First, we've been complaining about lack of core devs for a long
time. Now we have two great candidates with proven track record of
contributing to Python and people complain again. As a small group,
we need to attract more capable people and such push back
is not a very productive way of doing so.

To be clear, my pushback (on Discourse, since I can only send email from an actual laptop these days but can participate over there from my phone) has been against vague nominations, not the individuals themselves.

I'm *very* concerned about the perception of commit rights being "awarded" rather than being a added responsibility specific to CPython. Nominees should be willing to take on extra responsibility, and nominators should be making clear that the nominee is at least somewhat proven to be ready for it. Nominations for being a good contributor to other projects makes no sense, and nominations without a specific role or focus area are also vague enough that I don't see it leading to longer standing commitment.

I don't necessarily want to formalize a specific set of rules or things that people have to do in order to become a core developer.

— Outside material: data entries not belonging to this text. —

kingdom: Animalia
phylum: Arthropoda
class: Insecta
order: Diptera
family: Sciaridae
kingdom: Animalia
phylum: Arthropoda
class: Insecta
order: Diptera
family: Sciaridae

But I do want to avoid creating a culture of "this person is nice and built a nice library let's give them commit rights". The PSF already recognizes people for these contributions, which is the right way to do it.

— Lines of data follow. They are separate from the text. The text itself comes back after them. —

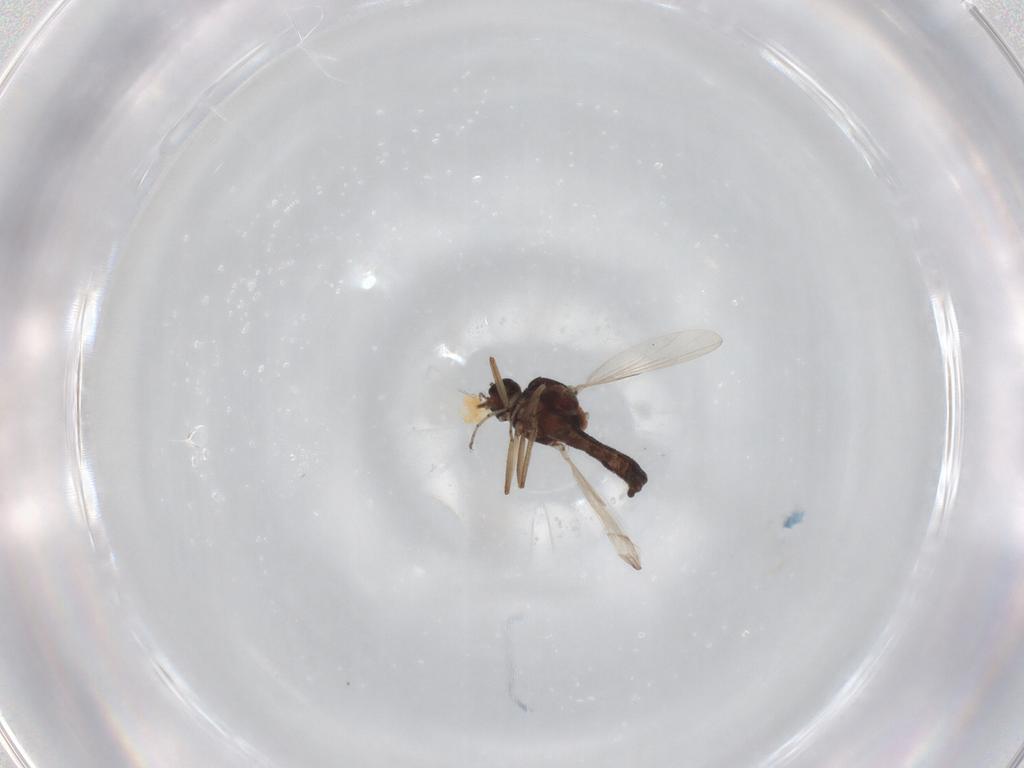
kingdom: Animalia
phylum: Arthropoda
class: Insecta
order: Diptera
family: Ceratopogonidae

If the core committers (via the SC) also want to offer a vote of thanks to a community member, then sure, we can do that. But keep it separate from "we trust you to modify the language/runtime/core tools without oversight".

If people feel they need more guidance, they should ask the ones
who nominated the candidates - in public or in private. Because the
candidates themselves cannot comment (at least not on this list;
don't know about discourse), such discussions have to be
moderated by the nominating parties with care.

Isn't this what's been happening? It certainly has been on Discourse. FWIW, it'd be great if there was a way to add someone to a single thread so they _could_ post there - Stefan in particular has had to email a few of us off-list to respond to our queries (though in doing so has proven his commitment, at least as far as I'm concerned, so overall it probably worked out better :) ).